How Not To Make A Smoothie

 


I am not gifted in the culinary arts.  Anyone who has spent more than a couple of days with me IRL can vouch for that.  I get in a flap, am slapdash even when I think I'm not being, have no natural feel for quantities; my offerings are, at best, okay if you're really, really hungry.  

There are a few things I can make well.  Vegan chilli, mashed swede.  I produce cheese and beans on toast for my husband with flair and panache, and I can put a mean piece of salmon in the oven.  That's about it.

Recently I've been trying to make smoothies, using our hand blender thingy.  A couple of them have tasted quite nice, though the enticing sunset-like colour of the peach, banana and raspberry was the best part (it just tasted of bananas).  I have tried making those super-nutritious ones with spinach and avocado and mint, wheatgrass and spirulina, which all just taste of mint.  Husband will not go near those, though he is kind about my fruity efforts.

Until today.

Mango, bananas, blueberries, a few raspberries, and a pomegranate.  Sounds lovely.  Looked it, too, all the fruit cut up in the big jug.  It carried on looking good when it was all smoothied - until I had a taste and realised my big mistake.  I should have carefully and individually extracted all the pomegranate seeds from the surrounding white pithy bits, which had become sharp shards of hard nasty white matter within the dark red deliciousness.

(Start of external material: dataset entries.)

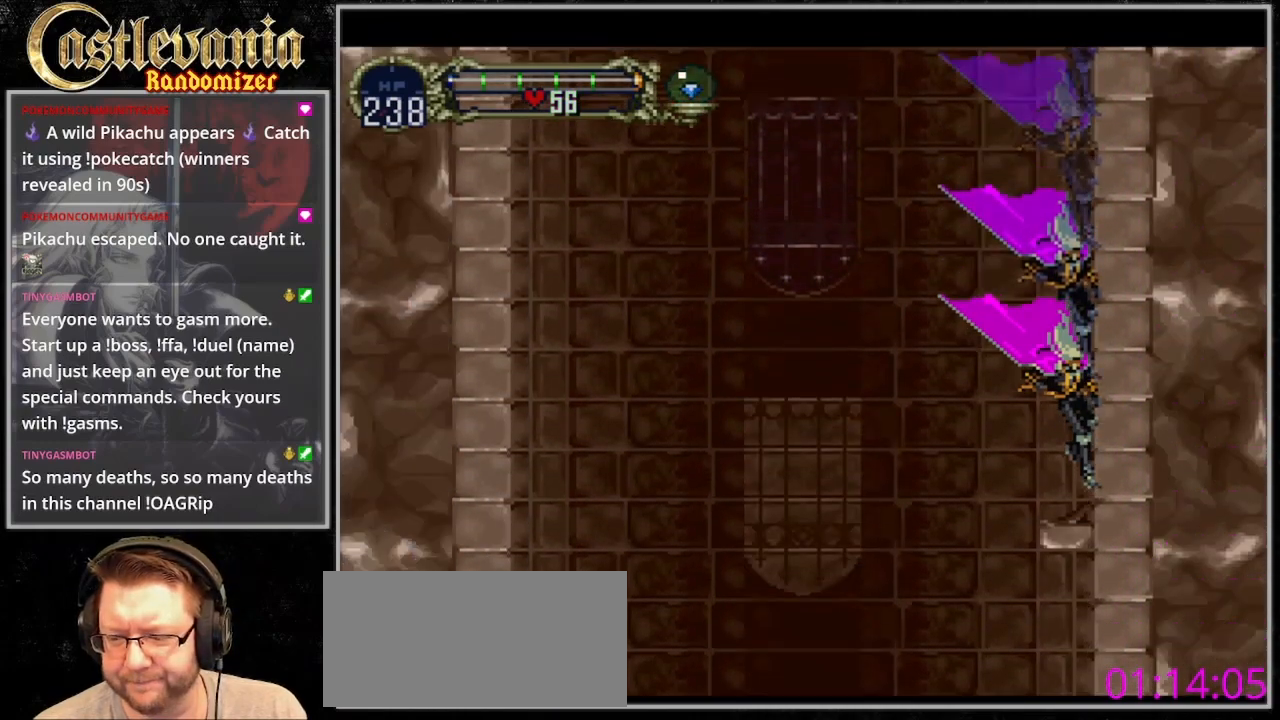
{"dt_ms": 500, "buttons": [], "events": []}
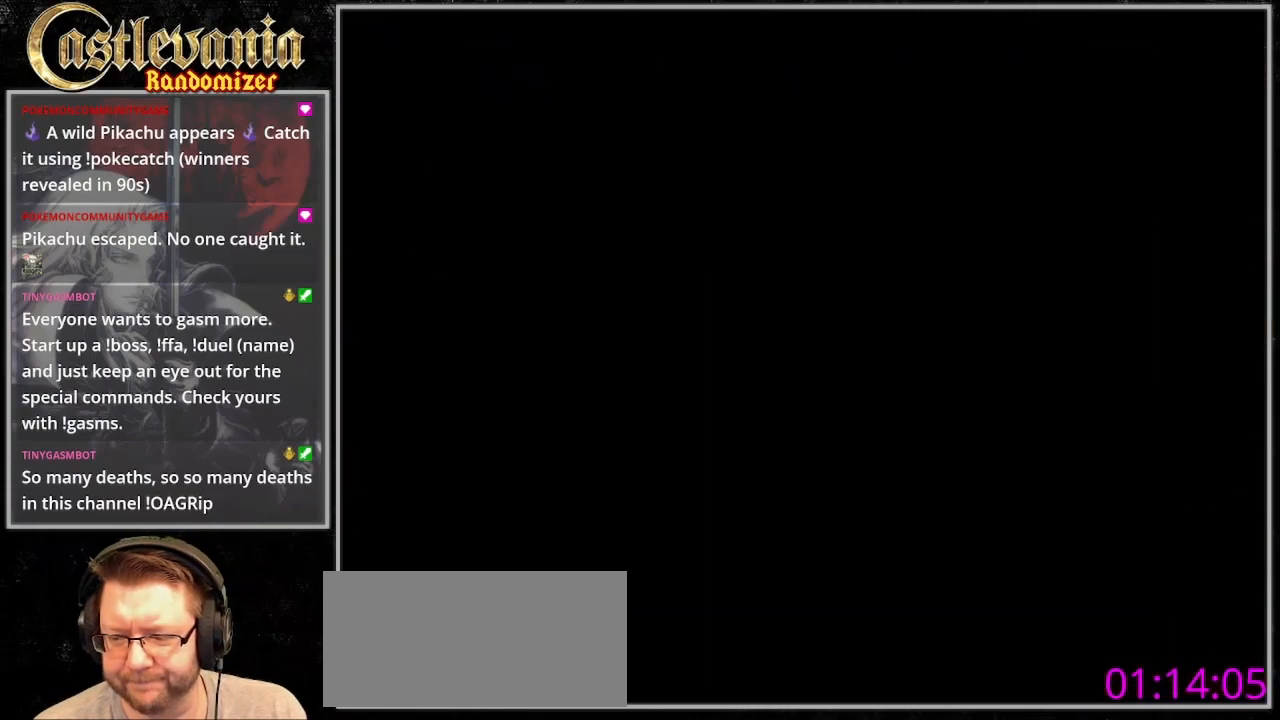
{"dt_ms": 500, "buttons": [], "events": [[367, "CROSS", "down"], [467, "CROSS", "up"]]}
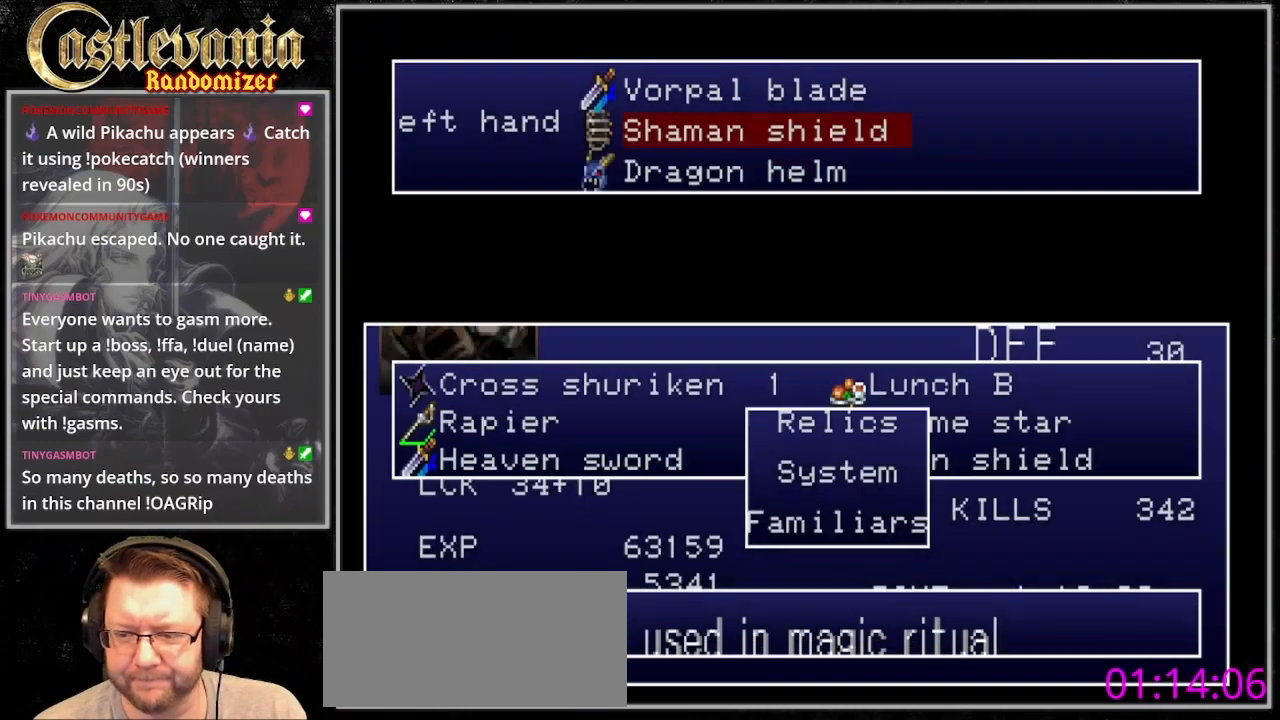
{"dt_ms": 500, "buttons": [], "events": [[333, "CROSS", "down"], [400, "CROSS", "up"]]}
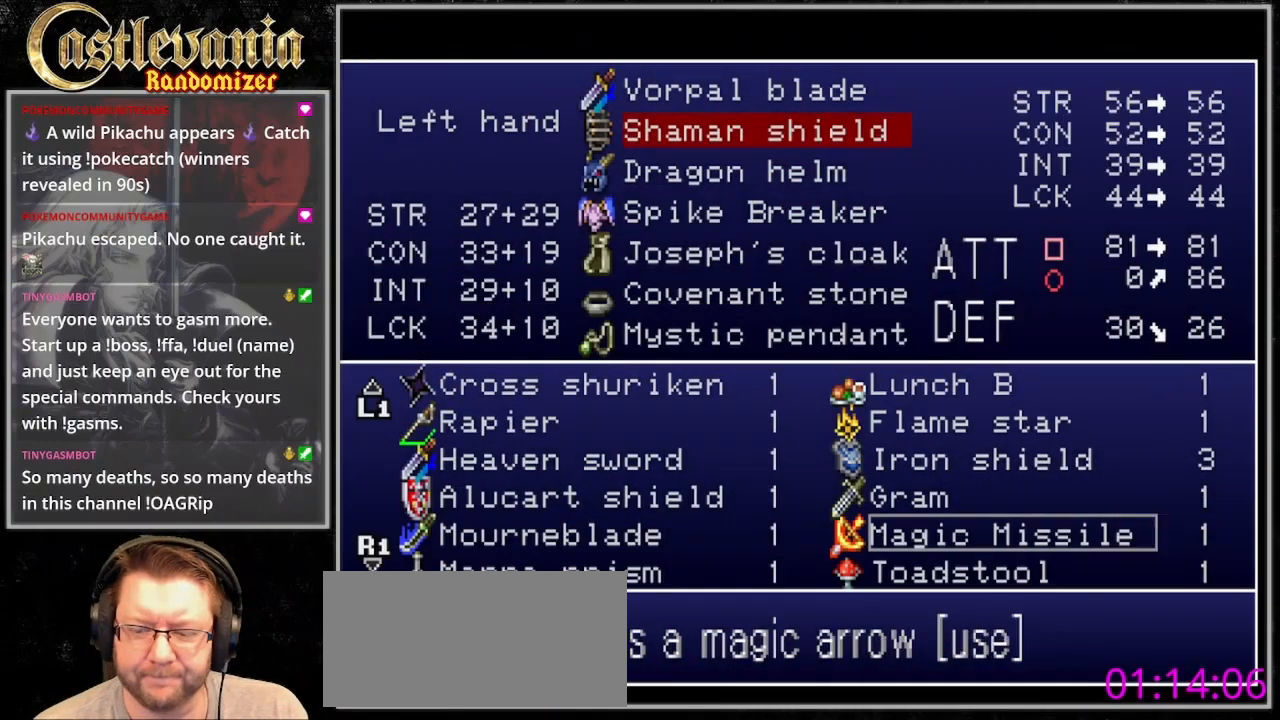
{"dt_ms": 500, "buttons": ["DPAD_DOWN"], "events": [[300, "DPAD_DOWN", "down"]]}
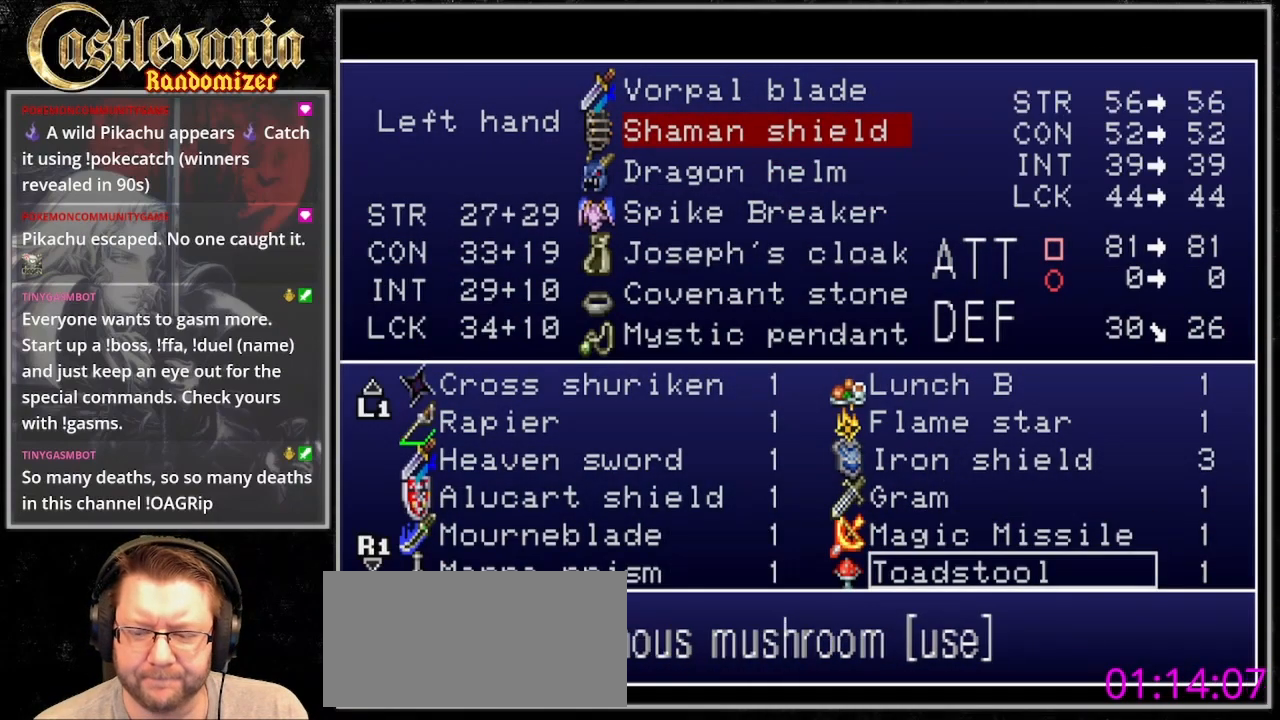
{"dt_ms": 500, "buttons": [], "events": [[500, "DPAD_DOWN", "up"]]}
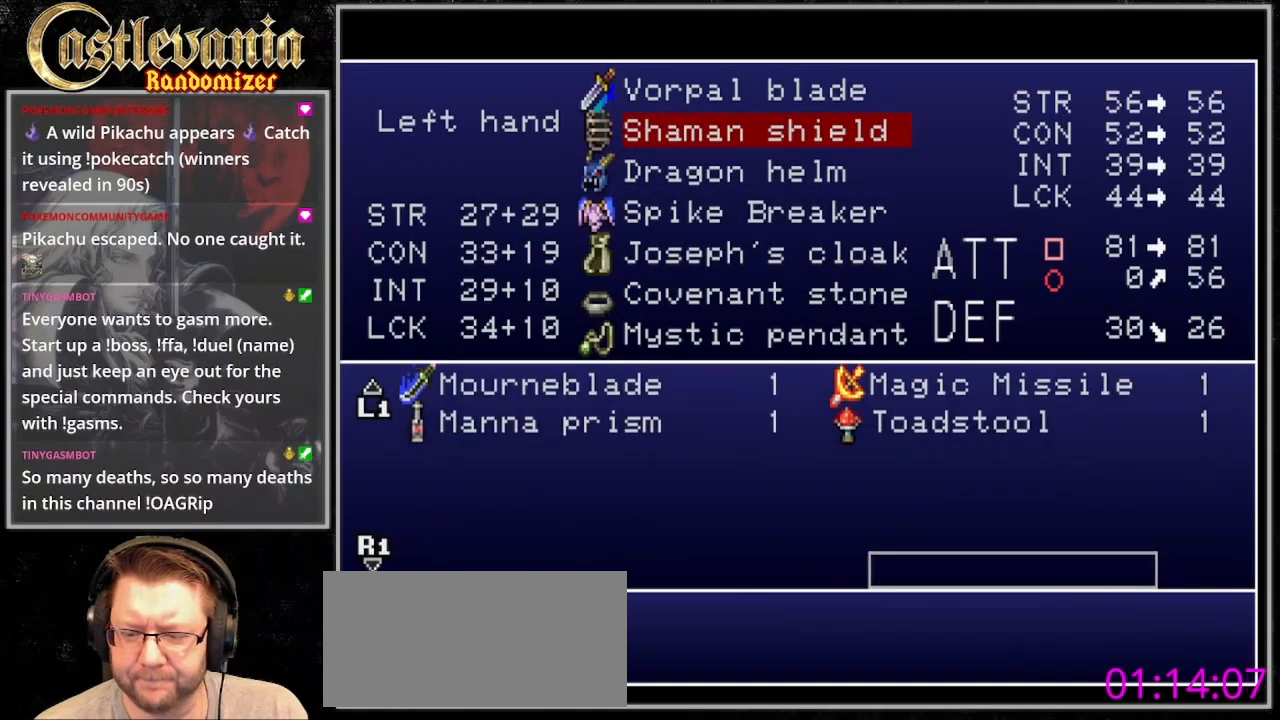
{"dt_ms": 500, "buttons": ["DPAD_UP"], "events": [[167, "DPAD_UP", "down"]]}
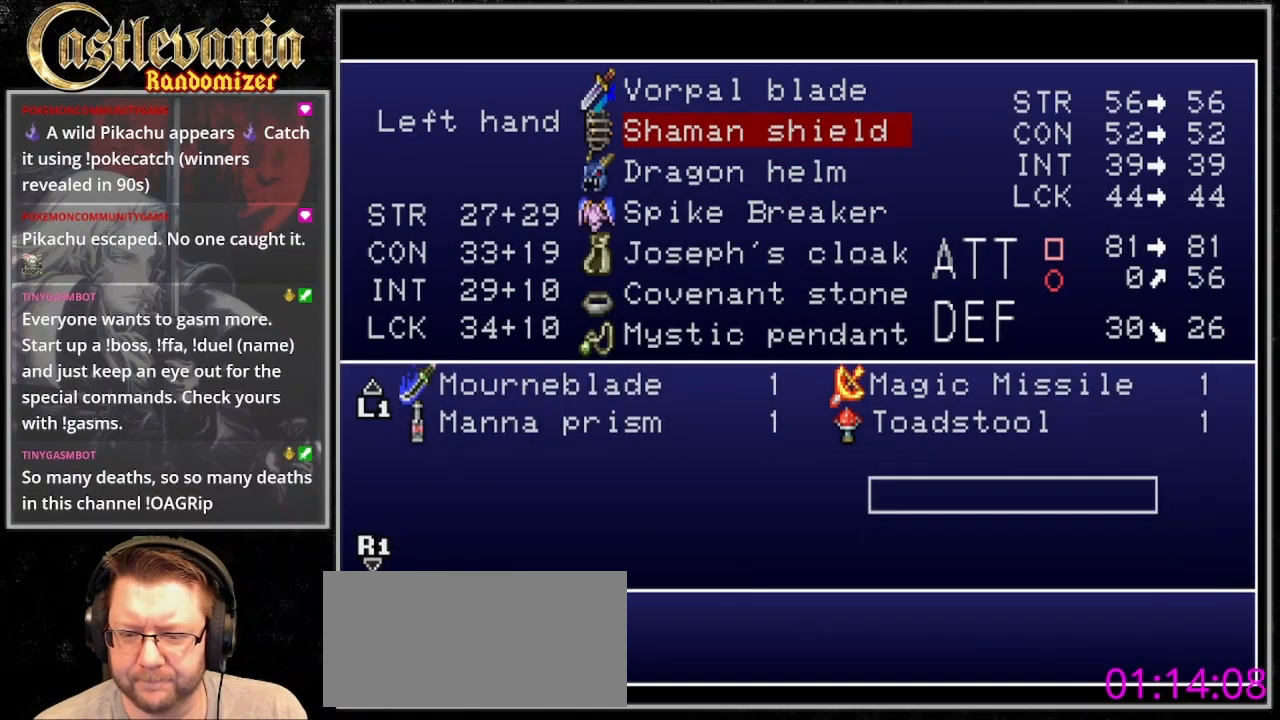
{"dt_ms": 500, "buttons": [], "events": [[133, "DPAD_UP", "up"]]}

(Husband: 'this is why pomegranate juice is so expensive')


What to do?  I decided to strain it.  I tried the collander, but it let the evil white shards through.  Tried the sieve and the tea strainer, and it took forever.  Husband suggested I use one of the pieces of muslin that he uses for straining other things.  I took one out of the drawer where they live, with all the freshly laundered tea towels.

Please note: the phrase 'freshly laundered' is key in this drama.

It was only when I was squeezing the stuff through that he said, "Did you give the muslin a good rinse in boiling water before you used it?'

No, of course I didn't.  What did he think I was, sensible?



After all the sieving and red splatters all over the floor and the worktop, after the chucking out bits of fruity mush that still contained bits of hard nasty white matter, we were left with just two small glasses of dark red smoothie, which looked quite presentable.

Except it had this off-putting aftertaste.  Okay, it was actually a before, during and aftertaste that dominated all other flavours.  


I'd mixed pomegranate, bananas, mango, blueberries and raspberries, and managed to produce a smoothie that tasted entirely of Comfort fabric conditioner.